━━ Source data ━━
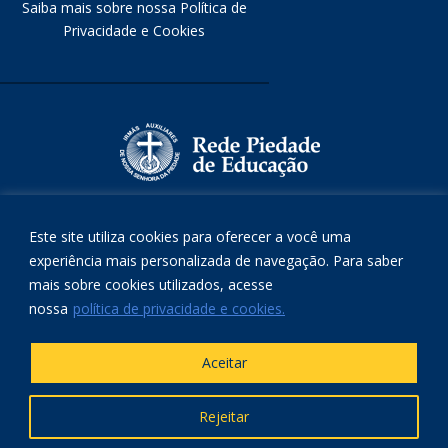
Saiba mais sobre nossa Política de
Privacidade e Cookies
Este site utiliza cookies para oferecer a você uma
experiência mais personalizada de navegação. Para saber
mais sobre cookies utilizados, acesse
nossa
política de privacidade e cookies.
Aceitar
Rejeitar
Copyright © 2021
Zele Comunicação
━━━
- **Try it**:
Only the lines from the one containing "Este site utiliza" through the end of the entries above belong in the answer; repeat them exactly.

- **Output of the task**:
Este site utiliza cookies para oferecer a você uma
experiência mais personalizada de navegação. Para saber
mais sobre cookies utilizados, acesse
nossa
política de privacidade e cookies.
Aceitar
Rejeitar
Copyright © 2021
Zele Comunicação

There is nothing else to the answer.